June 26, 2015

(Chicago, June 26) Acting on a SMART-TD formal complaint, the Federal Railroad Administration (FRA) said it will seek fines against the Iowa Interstate Railroad (IAIS) for a February incident in which a trainmaster served as conductor.

SMART-TD Illinois Legislative Director Robert W. Guy filed the complaint with the FRA in an April 1st letter after Local # 258 L.R. Tracey Frerichs asked him to look into the way Job No. ICWS12 was crewed eastbound out of Iowa City, Ia. On February 12.

According to records Frerichs supplied to the Illinois Legislative Board, the carrier assigned a qualified engineer and a student conductor to train ICWS12.

However, no qualified Certified Conductor was assigned to be a member of the crew. Instead the student conductor was to be supervised by an IAIS trainmaster, who was himself a qualified conductor but had not updated his credentials by being tested as a conductor in the 30 days previous to his teaching assignment.

Acting as a supervising conductor without periodic testing is a violation of Title 49 of the Code of Federal Regulations (CFR).

On June 18 Region VI FRA Regional Administrator Steven J. Fender reported back to Guy that an official investigation had confirmed the violation and that his office would recommend that civil penalties–fines–be levied against the Iowa Interstate.

Fender also noted that the trainmaster did not file the paperwork the FRA requires when a supervisor serves as a train-crew member.

“Additionally,” he wrote, “the trainmaster did not keep a record of comingled service, hours of service performed on that day, or the monthly record required for that month, which is a violation of the Hours of Service record keeping regulations.”

“This incident teaches us several lessons,” Guy said. “The first is that railroads will skirt the law if necessary to save the cost of a qualified crew member.
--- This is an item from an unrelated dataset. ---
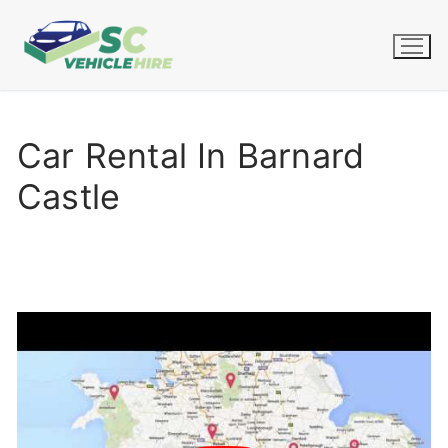
Skip
to
content
Car Rental In Barnard
Castle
It doesn’t happen a lot, but it does happen, and crew members need to be alert to it. This incident didn’t pass the smell test: A carrier can’t simply replace a mandatory crew member with a supervisor and not expect us to ignore it.

“The second lesson is that once a railroad chooses to ignore one rule there’s a good chance it will ignore others,” Guy said. “Iowa Interstate began by ignoring the rules about the qualifications of a conductor, then followed up by blowing off two paragraphs in the Hours of Service regulations, including the need for proper record keeping.”

Guy said the third lesson is a more positive one: Member activism can act as a brake on managerial misconduct.

“We’ve shown again that the system works,” he said. “The crew members of Job. No. ICWS12 reported the apparent violations to their local L.R. The L.R. forwarded testimony and written evidence to the legislative director in Chicago. Our office prepared a Formal Complaint, leading to prompt and decisive action by the FRA.”

Guy commended the crew members for bringing the incident to the attention of their local LR.

“Brother Frerichs then used his knowledge of the process to get me the information I needed to properly file our complaint, and he did so as soon as he received the information from the crew members,” Guy said.

Guy said that the actions of the crew and the follow-up by Brother Frerichs may have made the job of every train-crew member in Illinois “just a little bit safer.”

“Railroad managers have their own grapevine,” he said. “News of what happened on the Iowa Interstate last February almost certainly flashed around their network.

“Because of that crew’s suspicions and our union’s quick response, many of those managers will think twice before ordering a crew to work in violation of FRA regulations. We may not be able to keep railroad managers honest, but at least it can keep them nervous.”